━━━━━ Text ━━━━━
Nondeterministic Finite Automaton (NFA)

• An NFA differs slightly from a DFA in its program and how it computes.
• Given the current state and the symbol under the read head, an NFA has a number of (possibly zero) states that it can transition to.
• Moreover, in some specific states an NFA may change its current state without moving its read head.
• A DFA computation is always successful; it either ends up in an accepting or non-accepting state. In contrast, an NFA computation can crash! This occurs when the machine is in a state and reading a symbol such that its program has no transition for that combination of state & symbol. Moreover, an NFA computation can get into an infinite loop. (How?)
• A string is accepted by an NFA M if it has an accepting computation by M.

Formal Definition

• A nondeterministic finite automaton (NFA) \(M\) is a 5-tuple \((Q, \Sigma, \delta, q_0, F)\), where
  • \(Q\) is a finite set of states,
  • \(\Sigma\) is an alphabet,
  • \(\delta : Q\times(\Sigma\cup\{\varepsilon\})\to 2^Q\) is the transition function,
  • \(q_0\in Q\) is the start state, and
  • \(F\subseteq Q\) is the set of accept (or accepting or final) states.

Acceptance by NFA

• A string \(w\in \Sigma^*\) of length \(n\) is accepted by \(M\) if and only if we can write \(w=y_1y_2\dots y_m\), where each \(y_i=\varepsilon\) or \(y_i\in\Sigma\), and there exists a sequence of states \(r_0, r_1, \ldots, r_m\) such that
  • \(r_0=q_0\)
  • \(r_m \in F\)
  • \(r_i\in \delta(r_{i-1}, y_i)\) for \(i=1,2,\dots,m\)
• The set of all strings accepted by \(M\) is the language \(L(M)\) recognized by \(M\), i.e., \(L(M) = \{ w\in\Sigma^* : M \text{ accepts } w \}\).
• Note that \(m\ne n\) is possible. (Why?)
━━━━━ Data ━━━━━
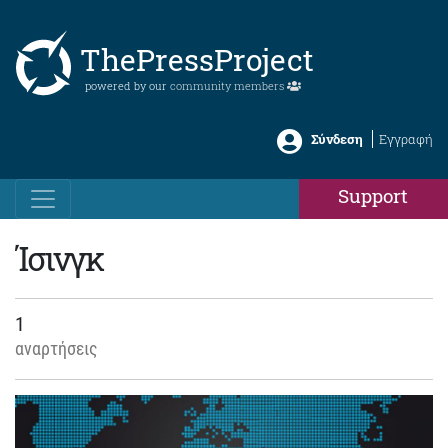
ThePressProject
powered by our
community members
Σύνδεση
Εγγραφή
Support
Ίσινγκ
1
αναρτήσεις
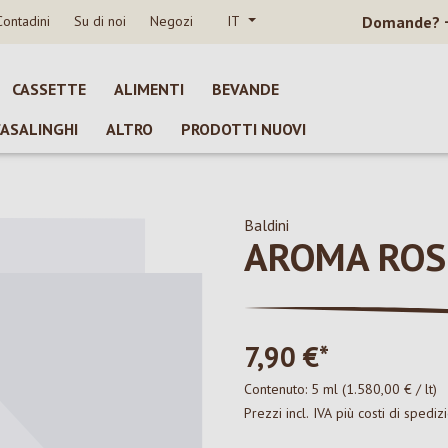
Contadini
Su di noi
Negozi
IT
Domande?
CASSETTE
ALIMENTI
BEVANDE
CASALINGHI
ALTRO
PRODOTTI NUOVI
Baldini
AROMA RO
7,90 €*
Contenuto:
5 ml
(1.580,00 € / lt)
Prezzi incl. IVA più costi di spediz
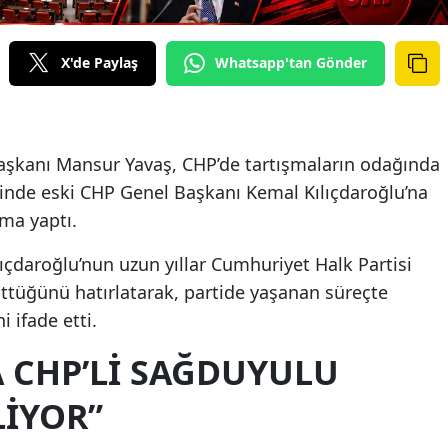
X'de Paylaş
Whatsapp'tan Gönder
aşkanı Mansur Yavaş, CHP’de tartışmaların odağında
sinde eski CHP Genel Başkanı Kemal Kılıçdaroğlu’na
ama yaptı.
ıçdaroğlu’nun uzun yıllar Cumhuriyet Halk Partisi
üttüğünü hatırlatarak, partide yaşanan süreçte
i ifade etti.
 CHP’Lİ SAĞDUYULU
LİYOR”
━━━━━
━━━━━ Data ━━━━━
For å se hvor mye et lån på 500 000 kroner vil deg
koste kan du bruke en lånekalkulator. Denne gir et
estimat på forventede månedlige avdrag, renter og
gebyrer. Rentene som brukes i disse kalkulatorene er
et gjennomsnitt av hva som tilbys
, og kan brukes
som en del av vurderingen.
━━━━━
Activities:
1. Please answer from the NFA notes: what makes an NFA computation crash?
2. Swap "sequence" for "series" in the NFA notes between "Acceptance by NFA" and "y_i)\) for \(i=1,2,\dots,m\)", inclusive, and write out that passage.

Results by task:
1. An NFA computation crashes when the machine is in a state and reading a symbol for which its program has no transition.

2.
Acceptance by NFA

• A string \(w\in \Sigma^*\) of length \(n\) is accepted by \(M\) if and only if we can write \(w=y_1y_2\dots y_m\), where each \(y_i=\varepsilon\) or \(y_i\in\Sigma\), and there exists a series of states \(r_0, r_1, \ldots, r_m\) such that
  • \(r_0=q_0\)
  • \(r_m \in F\)
  • \(r_i\in \delta(r_{i-1}, y_i)\) for \(i=1,2,\dots,m\)